The partner is responsible for meeting or exceeding all SLAs and owns the experience by controlling and managing frictionless handoffs of shipments between multiple providers or links between distribution centers or direct-ship vendors, pick up, and final mile delivery to the consumers.
The partnership includes customer service and communication to the consumer, providing transaction visibility to the shipment while in transit, and surveying the experience. In most of these strategic partnerships, the partner also facilitates and manages reverse logistics for the retailers.
Monthly or quarterly business reviews are facilitated to review performance and strategize for peak periods, as well as uncontrollable events. The strategic partnership provides a single point of contact for accountability and continuous improvement.
Unbundled
In this model, the retailer controls the customer service and feedback loop. The retailer engineers and manages its own end-to-end service.
The processes are similar to the strategy partnership model, except the retailer has decided to bear the cost of controlling and managing fulfillment and the customer service loop.
The retailer unbundles each leg of the shipment lifecycle, starting with warehousing through the first, middle, and final mile. The retailer effectively builds and manages its own end-to-end distribution network of providers.
This strategy affords the retailers complete control and ownership of their customer experience. It provides flexibility to quickly shift away from poor service providers by leg or segment and can allow the retailer to go to market for competing bids by segment more frequently.
This distribution model can be more cost-effective on paper but requires experienced resources to manage it. However, analyzing the overhead cost of coordination and multiple partner management can quickly overturn the business case.
Standard Network
The retailer strategically decides to offer only shipping and delivery services that will align with the service capabilities of a static common carrier or network. This strategy typically includes curbside delivery, no-signature deliveries, and no assembly or in-home service offerings.
To diligently monitor the final mile, the retailer/shipper and the provider must develop a closed-loop model to meet expectations for visibility, milestone tracking, and customer satisfaction follow-up.
How EFW Manages Ugly Freight
With Ugly Freight, the final link in the chain can be the most difficult and is typically the most critical. The overall customer experience is won or lost within the final mile leg of the transaction.
Look for a partner like Estes Forwarding Worldwide with operational expertise to engineer a closed loop or specialized operational process. This process must be rooted in an end-to-end customer experience for insight into every aspect of the process. Network connectivity is critical to capturing and measuring a company’s bundled performance and maintaining visibility into milestone completion.

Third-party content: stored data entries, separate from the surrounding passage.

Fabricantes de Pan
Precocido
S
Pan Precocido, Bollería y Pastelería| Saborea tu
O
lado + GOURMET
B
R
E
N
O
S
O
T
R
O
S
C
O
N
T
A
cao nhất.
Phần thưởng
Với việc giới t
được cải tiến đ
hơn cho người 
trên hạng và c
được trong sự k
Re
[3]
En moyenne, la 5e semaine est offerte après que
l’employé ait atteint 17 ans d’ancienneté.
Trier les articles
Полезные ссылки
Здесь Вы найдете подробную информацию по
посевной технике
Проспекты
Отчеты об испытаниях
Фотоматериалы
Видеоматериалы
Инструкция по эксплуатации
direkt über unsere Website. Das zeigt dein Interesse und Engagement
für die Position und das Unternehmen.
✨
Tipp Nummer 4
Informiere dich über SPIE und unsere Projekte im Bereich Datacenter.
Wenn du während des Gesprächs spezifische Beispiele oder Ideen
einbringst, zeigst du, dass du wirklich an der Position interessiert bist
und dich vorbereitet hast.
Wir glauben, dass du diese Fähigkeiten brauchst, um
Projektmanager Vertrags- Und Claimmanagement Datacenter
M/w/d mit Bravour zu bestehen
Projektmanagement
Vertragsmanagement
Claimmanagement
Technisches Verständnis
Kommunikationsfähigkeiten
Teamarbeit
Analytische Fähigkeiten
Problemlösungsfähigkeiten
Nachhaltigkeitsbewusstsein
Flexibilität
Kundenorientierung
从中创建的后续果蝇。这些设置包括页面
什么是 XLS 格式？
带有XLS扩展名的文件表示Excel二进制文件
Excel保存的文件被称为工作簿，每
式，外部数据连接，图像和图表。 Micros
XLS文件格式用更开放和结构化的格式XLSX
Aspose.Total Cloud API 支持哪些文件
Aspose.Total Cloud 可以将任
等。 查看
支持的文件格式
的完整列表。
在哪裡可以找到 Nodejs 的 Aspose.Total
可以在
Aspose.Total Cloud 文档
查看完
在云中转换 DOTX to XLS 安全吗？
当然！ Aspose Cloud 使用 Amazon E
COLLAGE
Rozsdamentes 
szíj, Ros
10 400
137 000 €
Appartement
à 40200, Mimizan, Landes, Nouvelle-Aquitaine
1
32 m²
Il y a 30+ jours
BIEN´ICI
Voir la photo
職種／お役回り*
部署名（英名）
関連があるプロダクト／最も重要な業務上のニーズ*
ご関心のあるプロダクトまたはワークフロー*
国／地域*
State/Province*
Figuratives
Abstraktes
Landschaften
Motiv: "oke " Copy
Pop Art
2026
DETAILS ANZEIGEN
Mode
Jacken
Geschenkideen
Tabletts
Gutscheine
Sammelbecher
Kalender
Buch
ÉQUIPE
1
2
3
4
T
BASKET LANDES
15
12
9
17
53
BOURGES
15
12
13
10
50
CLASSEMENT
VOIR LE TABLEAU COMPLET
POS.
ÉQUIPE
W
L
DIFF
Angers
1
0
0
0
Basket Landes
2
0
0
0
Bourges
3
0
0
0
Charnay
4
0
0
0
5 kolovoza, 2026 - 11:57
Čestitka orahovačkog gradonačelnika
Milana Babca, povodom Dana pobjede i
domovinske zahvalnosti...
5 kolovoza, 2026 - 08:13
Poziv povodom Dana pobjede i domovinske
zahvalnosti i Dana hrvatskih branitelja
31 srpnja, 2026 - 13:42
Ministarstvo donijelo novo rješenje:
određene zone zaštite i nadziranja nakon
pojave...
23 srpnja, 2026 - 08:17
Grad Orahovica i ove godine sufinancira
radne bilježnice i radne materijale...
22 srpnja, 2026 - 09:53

Carrier profiles and scorecards for each leg of a bundled solution ensure SOP and SOW compliance and promote continuous improvement.
Handling Ugly Freight requires a logistics partner with the experience, network, and technology to handle operational execution efficiently. Using a provider with a network of vetted, trusted final mile partners significantly increases the success of e-commerce logistics companies and retailers in meeting or exceeding consumer expectations.

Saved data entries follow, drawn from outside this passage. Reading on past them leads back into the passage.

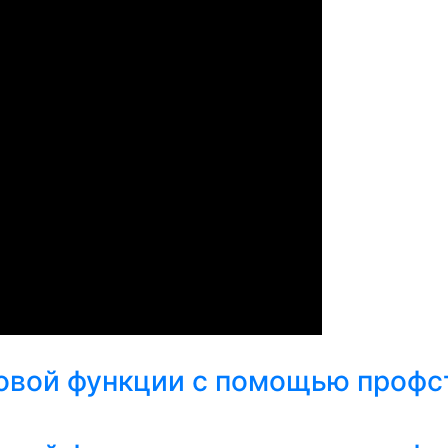
довой функции с помощью профс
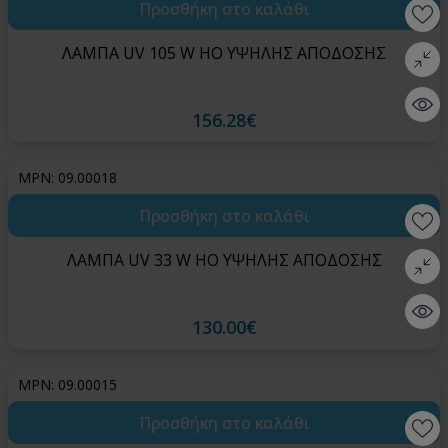
Προσθήκη στο καλάθι
Wishlis
ΛΑΜΠΑ UV 105 W HO ΥΨΗΛΗΣ ΑΠΟΔΟΣΗΣ
Σύγκρι
Quick 
156.28€
MPN: 09.00018
Προσθήκη στο καλάθι
Wishlis
ΛΑΜΠΑ UV 33 W HO ΥΨΗΛΗΣ ΑΠΟΔΟΣΗΣ
Σύγκρι
Quick 
130.00€
MPN: 09.00015
Προσθήκη στο καλάθι
Wishlis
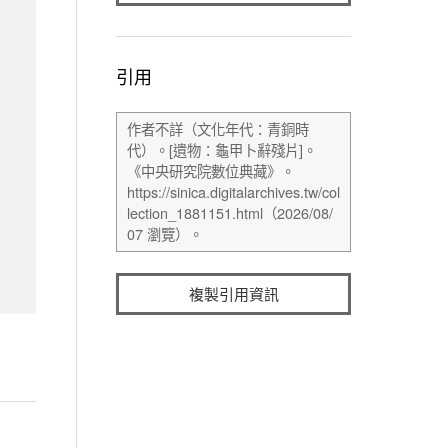
引用
複製引用資訊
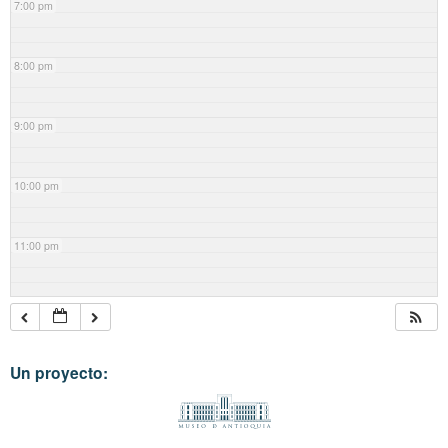
7:00 pm
8:00 pm
9:00 pm
10:00 pm
11:00 pm
Un proyecto:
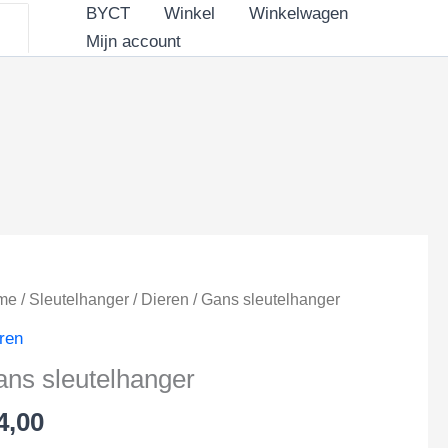
BYCT
Winkel
Winkelwagen
aantal
Mijn account
me
/
Sleutelhanger
/
Dieren
/ Gans sleutelhanger
ren
ns sleutelhanger
4,00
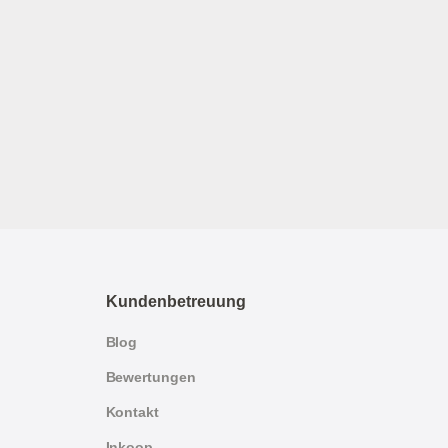
Kundenbetreuung
Blog
Bewertungen
Kontakt
Inkoop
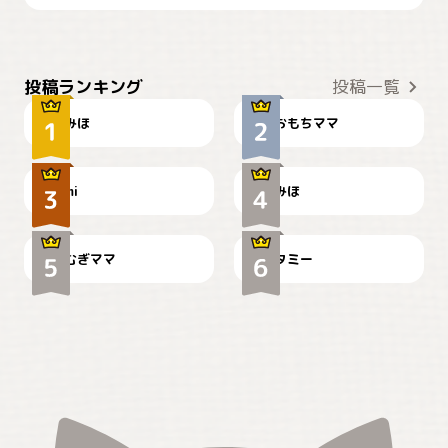
おやつありますか？
今朝のおさんぽ
投稿ランキング
投稿一覧
みほ
おもちママ
可愛い？
見てるぞぉ
ドーベルマンのお友達邸に
mi
みほ
🌻とむぎ！
て
むぎママ
タミー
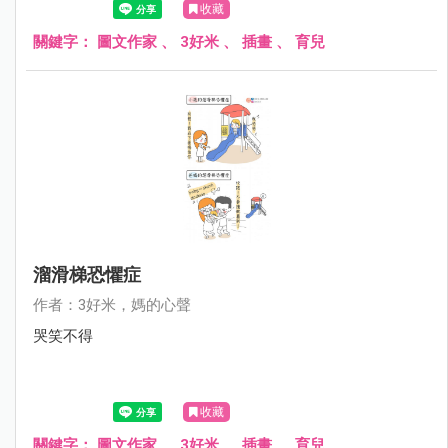
收藏
關鍵字：
圖文作家
、
3好米
、
插畫
、
育兒
溜滑梯恐懼症
作者：3好米，媽的心聲
哭笑不得
收藏
關鍵字：
圖文作家
、
3好米
、
插畫
、
育兒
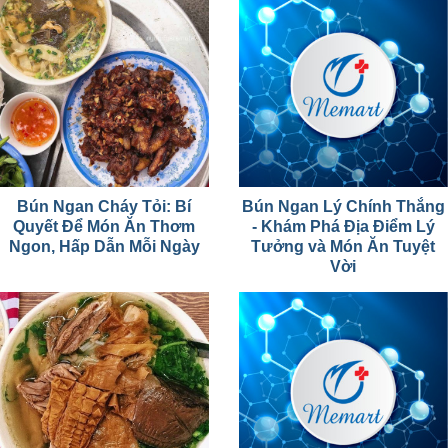
Bún Ngan Cháy Tỏi: Bí
Bún Ngan Lý Chính Thắng
Quyết Để Món Ăn Thơm
- Khám Phá Địa Điểm Lý
Ngon, Hấp Dẫn Mỗi Ngày
Tưởng và Món Ăn Tuyệt
Vời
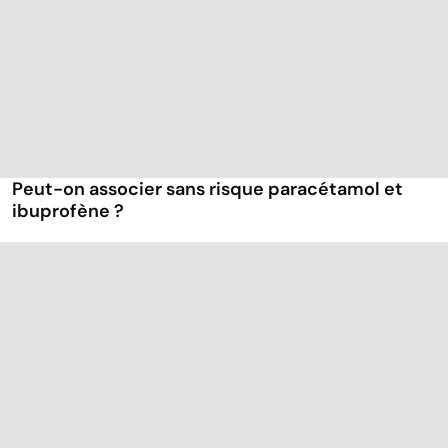
Peut-on associer sans risque paracétamol et
ibuprofène ?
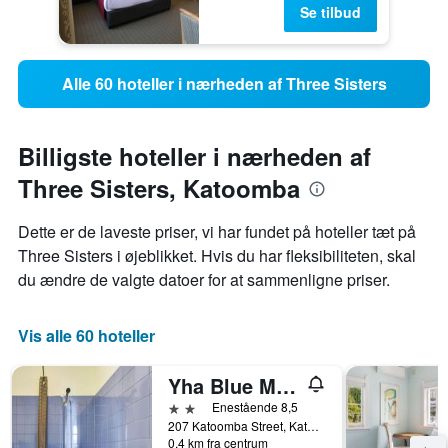
Se tilbud
Alle 60 hoteller i nærheden af Three Sisters
Billigste hoteller i nærheden af
Three Sisters, Katoomba
Dette er de laveste priser, vi har fundet på hoteller tæt på
Three Sisters i øjeblikket. Hvis du har fleksibiliteten, skal
du ændre de valgte datoer for at sammenligne priser.
Vis alle 60 hoteller
Yha Blue Mountains Katoomba
2 stjerner
Enestående 8,5
207 Katoomba Street, Katoomba, NSW, Australien
0,4 km fra centrum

Currently, there are no existing asset-based providers with a single IT system that is a single source for the full scope of Ugly Freight requirements.
Companies like EFW have developed a blended network of specialized providers that have been engineered and built over time by single-source strategic providers to facilitate end-to-end services in the Ugly Freight sector. Your preferred option becomes the provider who has built the best end-to-end network that meets your requirements and expectations.
While retailers may feel they can duplicate this network on their own, they often overlook the total cascading value of the services being provided, and the quantifiable return from improved customer experience, defect reduction, and reduced overhead.
The provider shoulders the investment for technology, customer experience management, training and performance management while overseeing hundreds of carriers. The result is a seamless, frictionless end-to-end solution that presents a unified face to the customer and provides a single point of contact for the e-commerce shipper.